* Texte présenté:
Pufahl, Shannon « Et nous nous enfuirons sur des chevaux ardents » (2022)

Pufahl, Shannon « Et nous nous enfuirons sur des chevaux ardents » (2022)

Autrice : Originaire du Kansas, Shannon Pufahl enseigne la littérature à l’université de Stanford (Californie), où elle a fait ses études. Pendant de nombreuses années, elle a travaillé comme auteure de musique indépendante et barman. Elle vit à Monterey, en Californie, avec sa femme et leurs chiens
Plusieurs de ses textes ont été publiées dans des revues et magazines prestigieux comme The Paris Review. Et nous nous enfuirons sur des chevaux ardents est son premier roman. Il est en cours d’adaptation pour le cinéma.

Albin-Michel – 02.05.2022 – 416 pages – Traducteur : Emmanuelle Vial

Résumé :
San Diego, 1956. Muriel a quitté son Kansas natal pour la Californie avec l’homme qu’elle vient d’épouser et qu’elle connaît à peine. À l’étroit dans sa vie de jeune mariée, elle trouve au champ de courses une échappatoire qui lui procure un frisson de liberté.
Renvoyé de l’armée pour son homosexualité, Julius, son beau-frère, est chargé de repérer les tricheurs dans un casino de Las Vegas, jusqu’au jour où il tombe amoureux de l’un d’eux. Pour lui, il n’hésitera pas à tout quitter et à risquer sa vie.
Entre roman noir et chronique de l’Amérique des années 1950, ce premier roman poignant aborde la place du désir et la quête de soi à travers le destin de deux êtres qui refusent de se conformer aux diktats de leur temps.

* Enregistrements:

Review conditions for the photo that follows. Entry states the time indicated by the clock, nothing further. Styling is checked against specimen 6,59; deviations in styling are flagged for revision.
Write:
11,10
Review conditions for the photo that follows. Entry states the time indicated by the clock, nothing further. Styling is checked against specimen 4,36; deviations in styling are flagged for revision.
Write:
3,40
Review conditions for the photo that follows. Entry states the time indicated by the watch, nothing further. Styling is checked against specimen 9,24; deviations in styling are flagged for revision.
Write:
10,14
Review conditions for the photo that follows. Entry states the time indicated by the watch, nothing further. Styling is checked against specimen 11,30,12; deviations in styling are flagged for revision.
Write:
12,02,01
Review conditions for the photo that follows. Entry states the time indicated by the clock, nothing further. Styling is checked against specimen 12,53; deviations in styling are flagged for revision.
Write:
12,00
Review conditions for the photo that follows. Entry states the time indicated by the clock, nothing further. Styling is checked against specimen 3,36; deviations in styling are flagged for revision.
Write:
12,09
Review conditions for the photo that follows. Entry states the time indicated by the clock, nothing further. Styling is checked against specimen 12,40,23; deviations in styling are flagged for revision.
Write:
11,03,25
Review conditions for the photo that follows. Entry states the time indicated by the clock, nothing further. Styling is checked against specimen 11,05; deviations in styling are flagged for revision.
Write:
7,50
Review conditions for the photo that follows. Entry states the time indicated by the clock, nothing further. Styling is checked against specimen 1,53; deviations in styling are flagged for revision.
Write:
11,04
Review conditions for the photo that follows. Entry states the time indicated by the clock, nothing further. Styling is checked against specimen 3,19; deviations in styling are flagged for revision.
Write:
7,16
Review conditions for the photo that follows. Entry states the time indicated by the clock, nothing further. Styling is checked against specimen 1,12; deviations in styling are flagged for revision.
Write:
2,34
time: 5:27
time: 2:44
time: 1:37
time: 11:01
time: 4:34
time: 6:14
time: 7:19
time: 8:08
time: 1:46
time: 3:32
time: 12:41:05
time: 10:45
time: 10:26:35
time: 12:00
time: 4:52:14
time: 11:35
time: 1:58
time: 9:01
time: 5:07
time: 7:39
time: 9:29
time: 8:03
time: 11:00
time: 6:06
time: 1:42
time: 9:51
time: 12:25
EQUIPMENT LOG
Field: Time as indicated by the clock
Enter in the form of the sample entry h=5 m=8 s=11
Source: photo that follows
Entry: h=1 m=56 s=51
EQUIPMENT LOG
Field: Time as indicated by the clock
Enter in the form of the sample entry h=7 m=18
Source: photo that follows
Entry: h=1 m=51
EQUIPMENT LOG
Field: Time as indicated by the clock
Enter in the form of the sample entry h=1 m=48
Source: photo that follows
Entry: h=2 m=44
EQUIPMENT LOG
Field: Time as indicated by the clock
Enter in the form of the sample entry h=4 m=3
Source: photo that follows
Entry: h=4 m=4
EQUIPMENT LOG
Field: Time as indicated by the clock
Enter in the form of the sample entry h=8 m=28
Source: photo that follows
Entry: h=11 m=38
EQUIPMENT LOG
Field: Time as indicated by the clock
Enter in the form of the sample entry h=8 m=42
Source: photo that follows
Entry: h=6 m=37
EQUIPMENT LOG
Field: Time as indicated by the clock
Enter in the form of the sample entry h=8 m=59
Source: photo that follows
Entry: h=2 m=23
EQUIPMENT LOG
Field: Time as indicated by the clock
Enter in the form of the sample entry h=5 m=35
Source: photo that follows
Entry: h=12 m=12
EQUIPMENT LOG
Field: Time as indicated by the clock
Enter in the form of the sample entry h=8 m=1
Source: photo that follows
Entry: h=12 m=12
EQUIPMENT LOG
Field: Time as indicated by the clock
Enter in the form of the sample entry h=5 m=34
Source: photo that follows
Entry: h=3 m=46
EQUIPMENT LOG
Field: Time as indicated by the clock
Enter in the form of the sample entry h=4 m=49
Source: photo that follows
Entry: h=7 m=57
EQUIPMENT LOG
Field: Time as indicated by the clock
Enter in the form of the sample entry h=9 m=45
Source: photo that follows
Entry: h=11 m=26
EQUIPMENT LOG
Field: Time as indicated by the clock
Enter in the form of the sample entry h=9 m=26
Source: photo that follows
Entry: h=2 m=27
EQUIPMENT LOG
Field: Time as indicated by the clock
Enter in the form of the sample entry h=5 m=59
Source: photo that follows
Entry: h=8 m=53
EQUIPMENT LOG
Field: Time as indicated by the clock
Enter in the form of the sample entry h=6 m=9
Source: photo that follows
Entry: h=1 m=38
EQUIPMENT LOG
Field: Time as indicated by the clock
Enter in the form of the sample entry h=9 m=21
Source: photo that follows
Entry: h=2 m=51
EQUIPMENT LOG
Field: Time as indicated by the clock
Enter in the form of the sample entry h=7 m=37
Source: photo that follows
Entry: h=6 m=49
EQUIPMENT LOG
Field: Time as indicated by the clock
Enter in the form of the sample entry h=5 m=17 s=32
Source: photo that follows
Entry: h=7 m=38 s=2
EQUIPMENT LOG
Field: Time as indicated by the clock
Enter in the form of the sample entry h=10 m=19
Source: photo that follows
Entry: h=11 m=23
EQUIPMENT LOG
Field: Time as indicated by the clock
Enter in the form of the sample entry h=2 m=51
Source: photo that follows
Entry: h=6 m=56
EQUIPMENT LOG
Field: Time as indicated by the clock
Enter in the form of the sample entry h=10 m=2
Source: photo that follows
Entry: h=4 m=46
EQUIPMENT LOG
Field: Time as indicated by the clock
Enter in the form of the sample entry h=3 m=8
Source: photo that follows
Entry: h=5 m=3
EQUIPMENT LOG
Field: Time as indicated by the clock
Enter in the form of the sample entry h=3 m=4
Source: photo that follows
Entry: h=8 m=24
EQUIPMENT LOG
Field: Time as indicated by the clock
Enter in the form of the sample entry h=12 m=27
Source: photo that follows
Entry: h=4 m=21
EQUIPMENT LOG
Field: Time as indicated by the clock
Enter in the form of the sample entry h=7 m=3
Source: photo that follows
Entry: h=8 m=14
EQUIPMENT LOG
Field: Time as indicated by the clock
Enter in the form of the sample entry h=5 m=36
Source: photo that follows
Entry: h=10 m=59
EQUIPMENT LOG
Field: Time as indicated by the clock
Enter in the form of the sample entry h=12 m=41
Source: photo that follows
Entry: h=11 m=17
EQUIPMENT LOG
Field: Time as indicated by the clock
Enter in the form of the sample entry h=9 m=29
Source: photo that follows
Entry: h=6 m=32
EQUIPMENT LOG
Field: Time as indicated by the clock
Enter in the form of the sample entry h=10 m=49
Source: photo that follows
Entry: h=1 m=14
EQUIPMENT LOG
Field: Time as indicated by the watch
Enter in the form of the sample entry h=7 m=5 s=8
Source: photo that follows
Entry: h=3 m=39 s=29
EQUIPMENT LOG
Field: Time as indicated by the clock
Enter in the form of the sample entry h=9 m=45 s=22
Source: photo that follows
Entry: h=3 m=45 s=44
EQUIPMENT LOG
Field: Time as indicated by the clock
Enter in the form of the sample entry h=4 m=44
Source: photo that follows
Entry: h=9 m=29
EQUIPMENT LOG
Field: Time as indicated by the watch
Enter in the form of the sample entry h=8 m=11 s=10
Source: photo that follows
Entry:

* Tâches à accomplir:
**A.** Citez fidèlement le passage du texte présenté qui va de « Renvoyé de l’armée » jusqu'à « de leur temps. » inclus.
**B.** Dans les enregistrements, reproduisez uniquement les lignes allant de celle qui contient « time: 11:35 » jusqu'à celle qui contient « Entry: h=11 m=38 » incluse. Substituez-y « INSTRUMENT LOG » à « EQUIPMENT LOG » et laissez tout le reste inchangé.

* Réponses:
**A.**
Renvoyé de l’armée pour son homosexualité, Julius, son beau-frère, est chargé de repérer les tricheurs dans un casino de Las Vegas, jusqu’au jour où il tombe amoureux de l’un d’eux. Pour lui, il n’hésitera pas à tout quitter et à risquer sa vie.
Entre roman noir et chronique de l’Amérique des années 1950, ce premier roman poignant aborde la place du désir et la quête de soi à travers le destin de deux êtres qui refusent de se conformer aux diktats de leur temps.

**B.**
time: 11:35
time: 1:58
time: 9:01
time: 5:07
time: 7:39
time: 9:29
time: 8:03
time: 11:00
time: 6:06
time: 1:42
time: 9:51
time: 12:25
INSTRUMENT LOG
Field: Time as indicated by the clock
Enter in the form of the sample entry h=5 m=8 s=11
Source: photo that follows
Entry: h=1 m=56 s=51
INSTRUMENT LOG
Field: Time as indicated by the clock
Enter in the form of the sample entry h=7 m=18
Source: photo that follows
Entry: h=1 m=51
INSTRUMENT LOG
Field: Time as indicated by the clock
Enter in the form of the sample entry h=1 m=48
Source: photo that follows
Entry: h=2 m=44
INSTRUMENT LOG
Field: Time as indicated by the clock
Enter in the form of the sample entry h=4 m=3
Source: photo that follows
Entry: h=4 m=4
INSTRUMENT LOG
Field: Time as indicated by the clock
Enter in the form of the sample entry h=8 m=28
Source: photo that follows
Entry: h=11 m=38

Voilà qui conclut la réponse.